BRIEF —
Below are some records. Print exactly the lines between the one holding "## Demo of SSMS integration" and the one holding "SSMS.exe provides an", inclusive, and nothing else.

"""

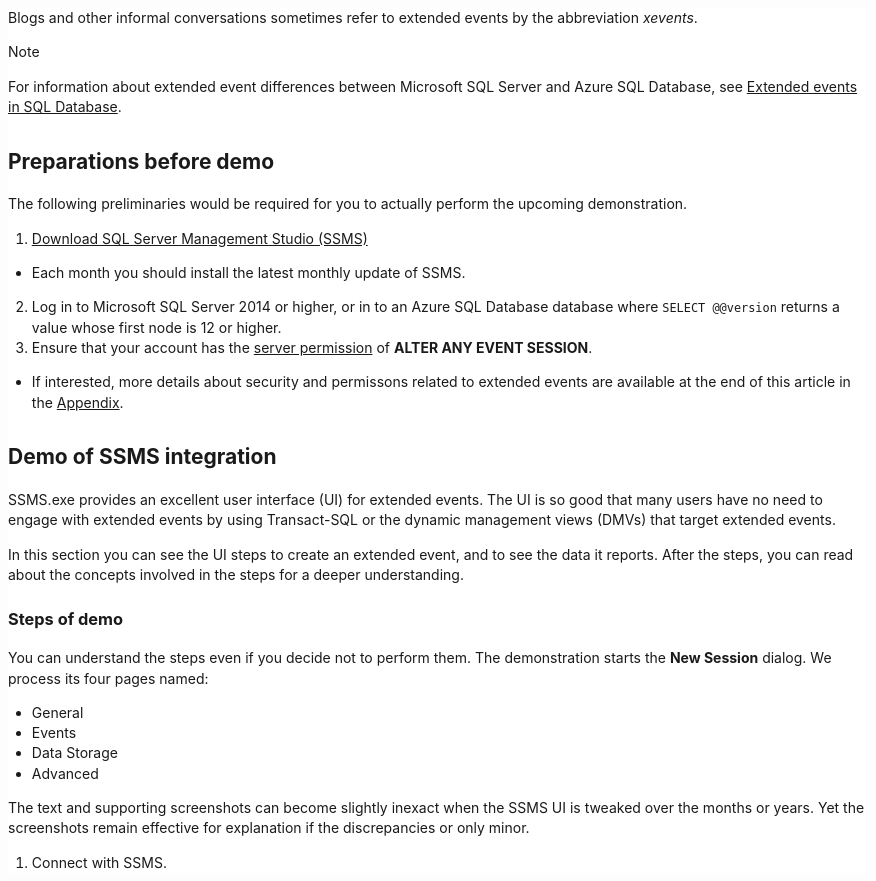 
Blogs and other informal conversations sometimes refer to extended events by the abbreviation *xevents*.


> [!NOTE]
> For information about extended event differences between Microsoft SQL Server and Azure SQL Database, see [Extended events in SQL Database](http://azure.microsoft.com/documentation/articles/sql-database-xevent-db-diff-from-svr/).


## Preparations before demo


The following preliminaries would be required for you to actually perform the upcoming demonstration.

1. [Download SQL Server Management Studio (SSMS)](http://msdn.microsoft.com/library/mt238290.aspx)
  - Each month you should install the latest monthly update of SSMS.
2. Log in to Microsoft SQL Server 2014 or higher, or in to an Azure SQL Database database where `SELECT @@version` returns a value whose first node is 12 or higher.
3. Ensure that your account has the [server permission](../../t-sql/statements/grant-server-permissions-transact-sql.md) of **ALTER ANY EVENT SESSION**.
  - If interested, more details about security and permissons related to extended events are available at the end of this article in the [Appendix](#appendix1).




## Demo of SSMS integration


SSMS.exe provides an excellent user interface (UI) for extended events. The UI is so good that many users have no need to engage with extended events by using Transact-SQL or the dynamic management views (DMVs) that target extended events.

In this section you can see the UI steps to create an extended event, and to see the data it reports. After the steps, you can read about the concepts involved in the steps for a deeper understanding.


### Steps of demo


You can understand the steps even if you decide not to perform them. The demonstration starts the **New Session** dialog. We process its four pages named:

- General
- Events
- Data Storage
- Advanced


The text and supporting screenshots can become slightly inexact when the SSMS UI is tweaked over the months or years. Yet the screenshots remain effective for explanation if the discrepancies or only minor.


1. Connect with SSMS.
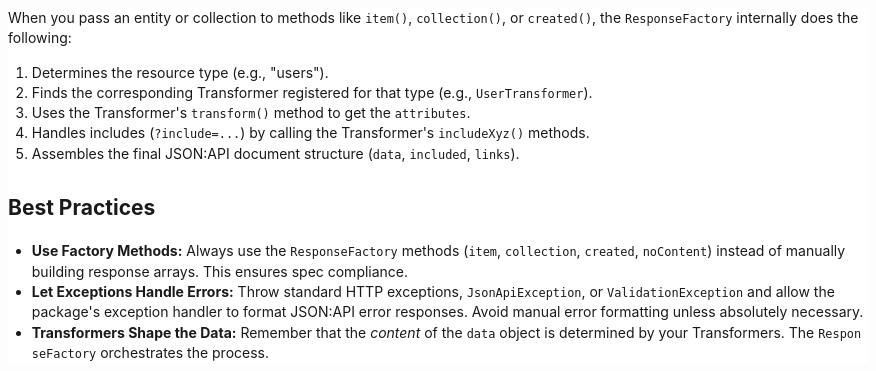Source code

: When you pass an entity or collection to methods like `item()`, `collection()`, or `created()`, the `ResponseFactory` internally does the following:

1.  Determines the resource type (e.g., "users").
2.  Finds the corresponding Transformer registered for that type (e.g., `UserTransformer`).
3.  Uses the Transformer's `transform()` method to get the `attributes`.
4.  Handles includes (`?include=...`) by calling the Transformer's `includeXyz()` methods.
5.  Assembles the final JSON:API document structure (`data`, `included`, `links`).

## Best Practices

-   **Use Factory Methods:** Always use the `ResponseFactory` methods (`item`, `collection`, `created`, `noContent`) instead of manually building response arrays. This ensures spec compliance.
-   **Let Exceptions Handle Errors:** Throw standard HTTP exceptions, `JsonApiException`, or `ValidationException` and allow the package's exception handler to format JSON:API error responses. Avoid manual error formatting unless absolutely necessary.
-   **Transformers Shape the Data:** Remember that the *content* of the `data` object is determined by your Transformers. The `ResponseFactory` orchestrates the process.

"""

RESULT —
## Demo of SSMS integration


SSMS.exe provides an excellent user interface (UI) for extended events. The UI is so good that many users have no need to engage with extended events by using Transact-SQL or the dynamic management views (DMVs) that target extended events.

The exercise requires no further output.